= Supplied records =
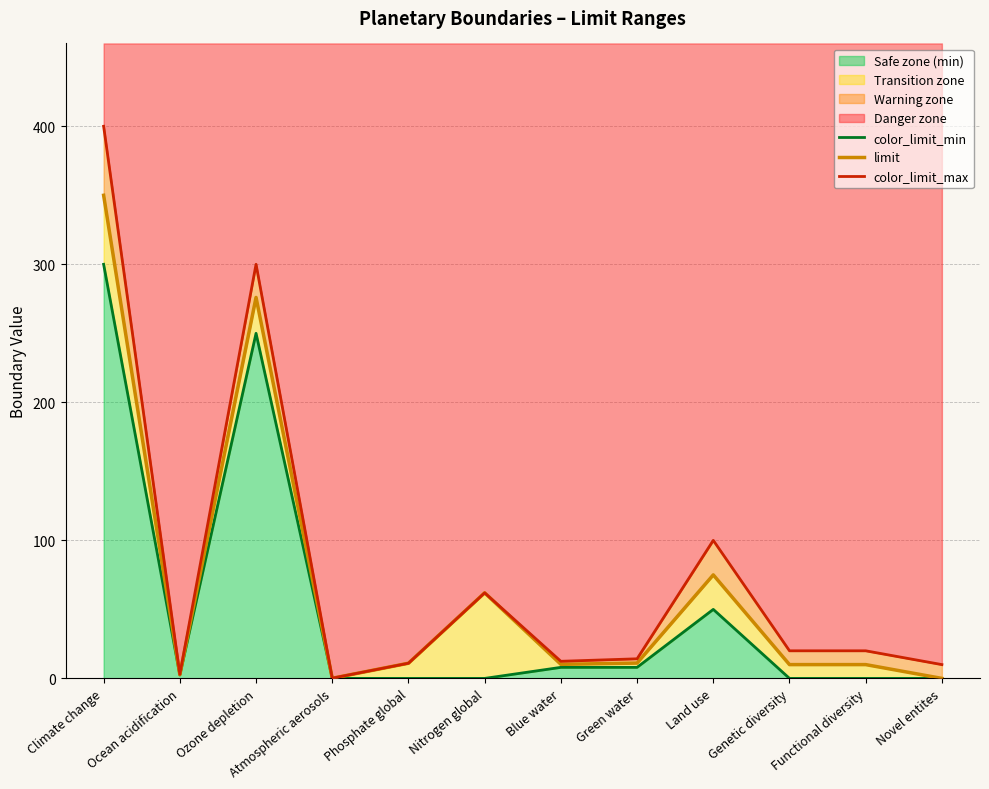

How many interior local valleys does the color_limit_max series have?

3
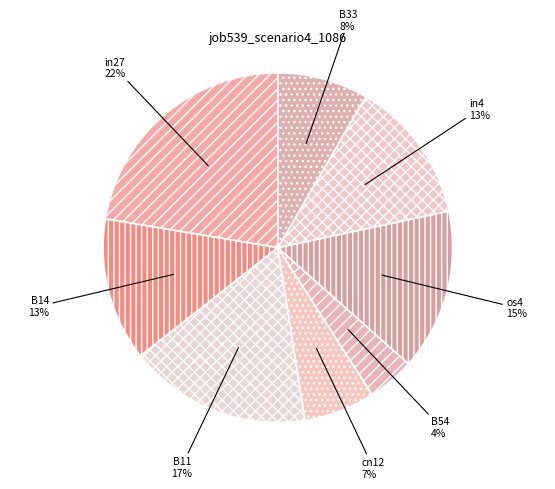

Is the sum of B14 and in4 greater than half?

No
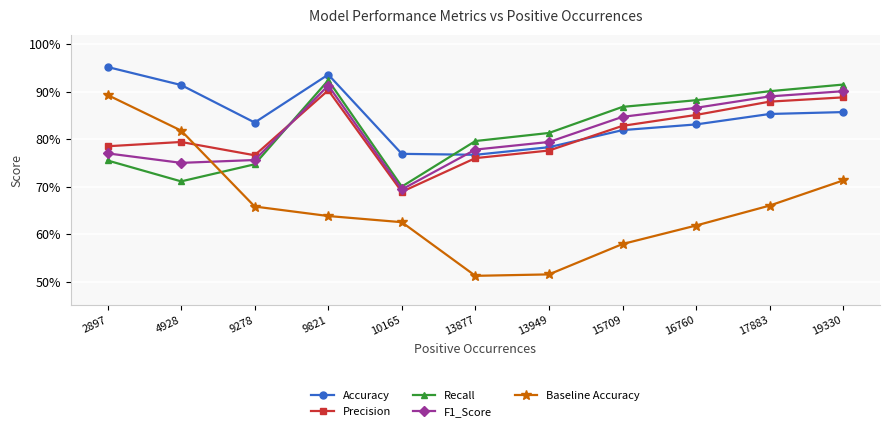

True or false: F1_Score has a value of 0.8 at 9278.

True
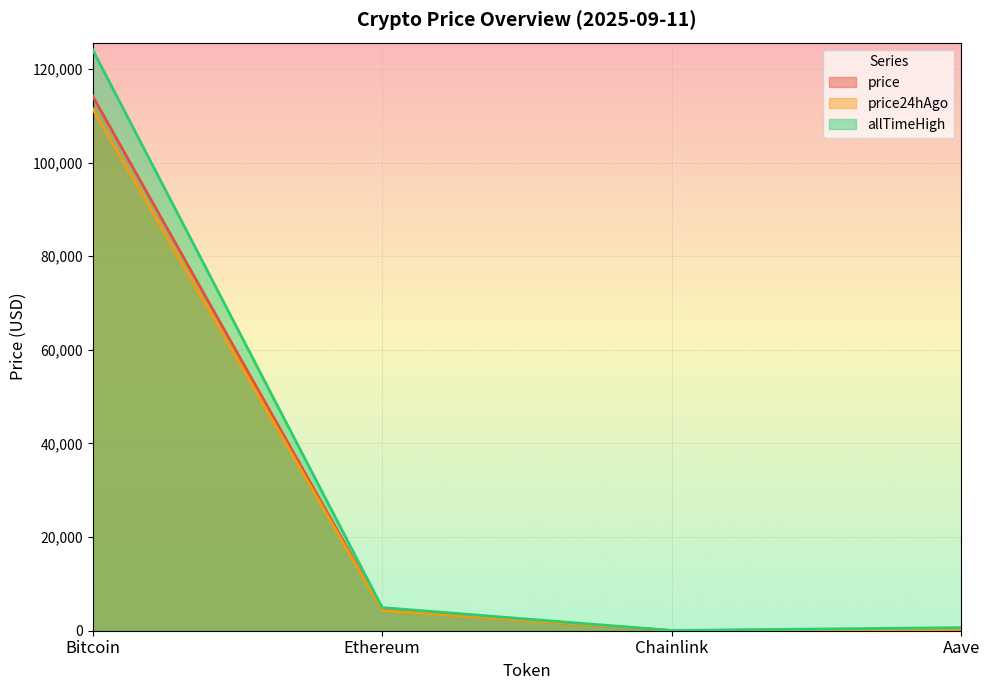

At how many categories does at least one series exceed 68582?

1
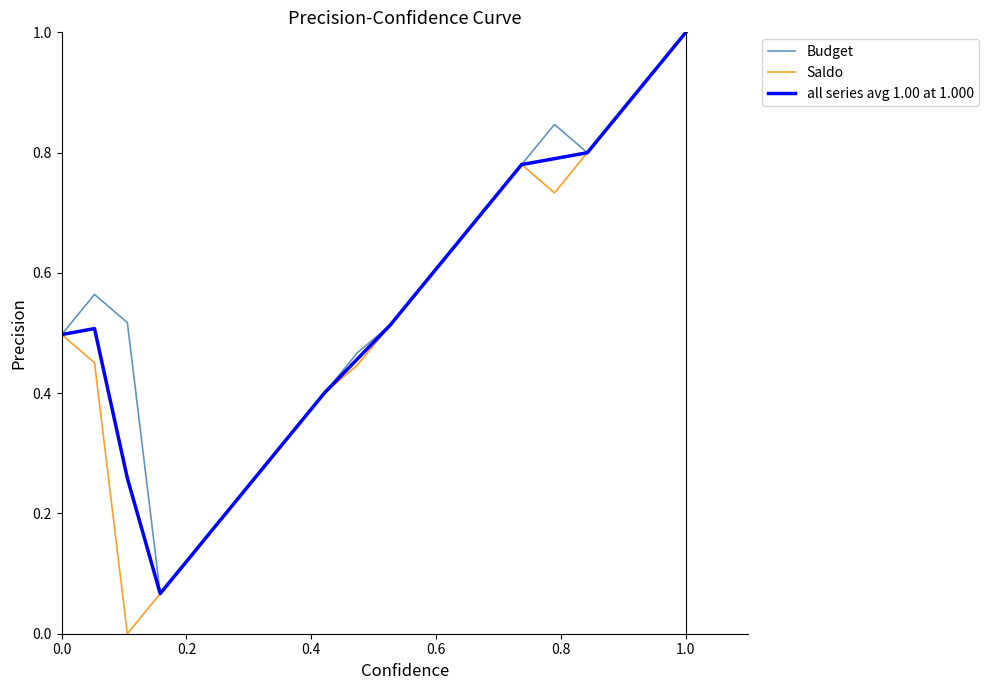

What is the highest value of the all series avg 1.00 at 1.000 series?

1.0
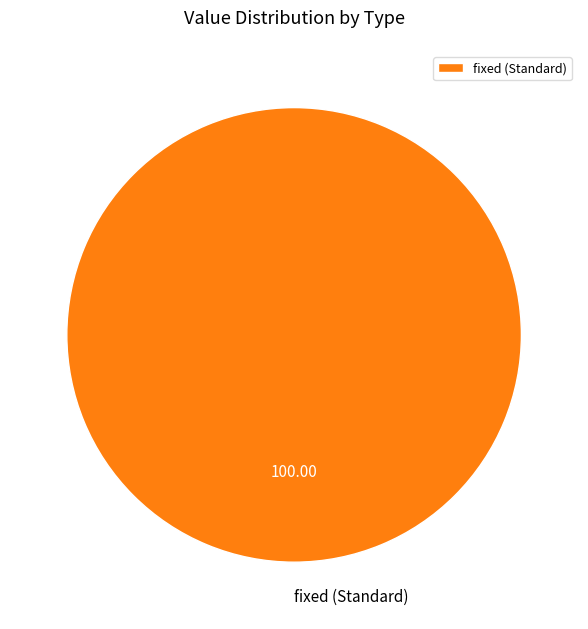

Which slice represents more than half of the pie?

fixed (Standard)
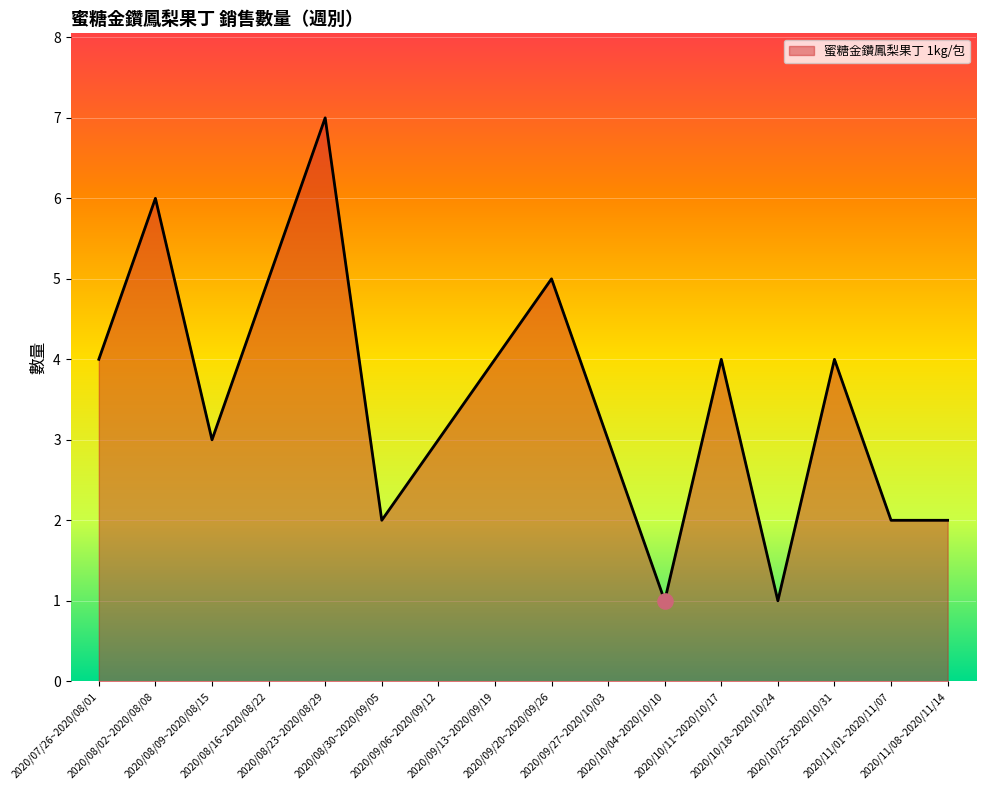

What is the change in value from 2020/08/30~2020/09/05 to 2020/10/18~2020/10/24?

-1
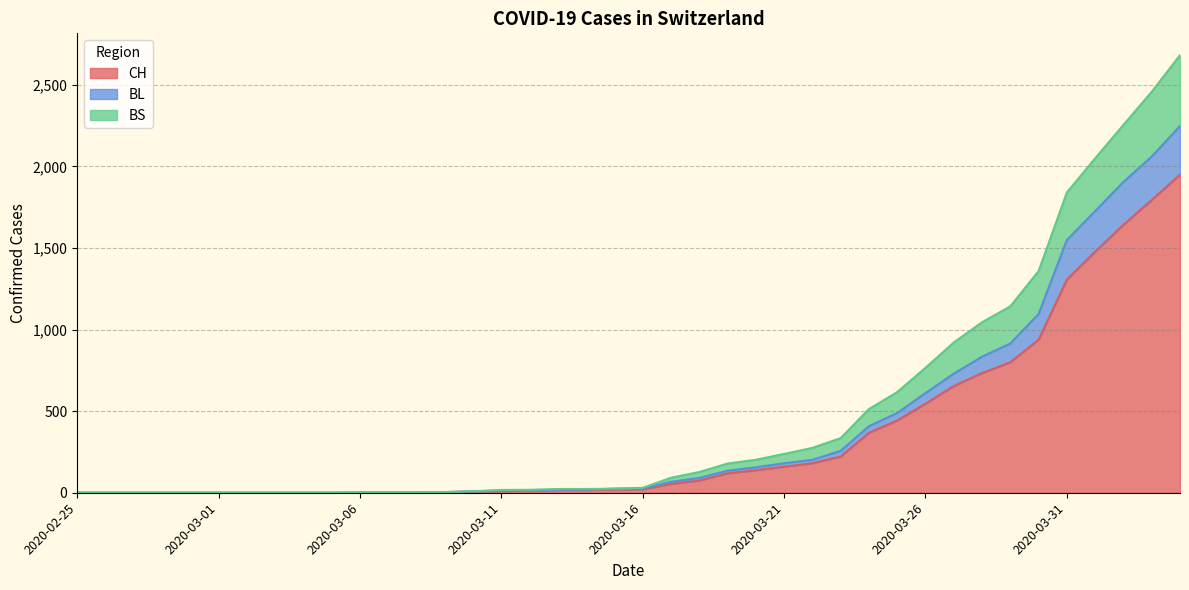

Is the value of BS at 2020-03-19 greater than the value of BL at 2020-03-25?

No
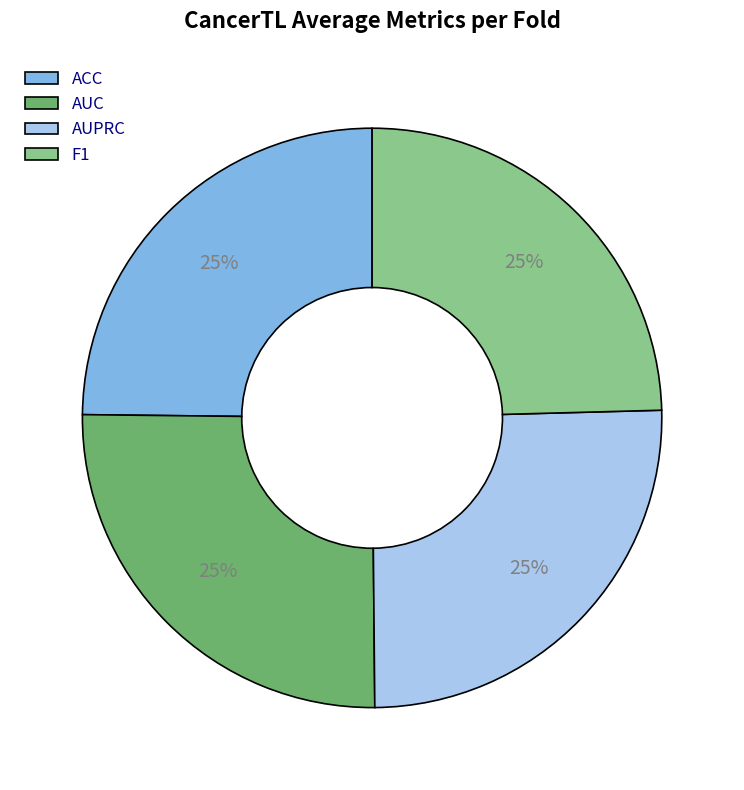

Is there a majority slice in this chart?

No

= Aim of the exercise =
Output every row above word for word, leaving out the pictures.

= Worked solution =
How many interior local valleys does the color_limit_max series have?

3

Is the sum of B14 and in4 greater than half?

No

True or false: F1_Score has a value of 0.8 at 9278.

True

At how many categories does at least one series exceed 68582?

1

What is the highest value of the all series avg 1.00 at 1.000 series?

1.0

Which slice represents more than half of the pie?

fixed (Standard)

What is the change in value from 2020/08/30~2020/09/05 to 2020/10/18~2020/10/24?

-1

Is the value of BS at 2020-03-19 greater than the value of BL at 2020-03-25?

No

Is there a majority slice in this chart?

No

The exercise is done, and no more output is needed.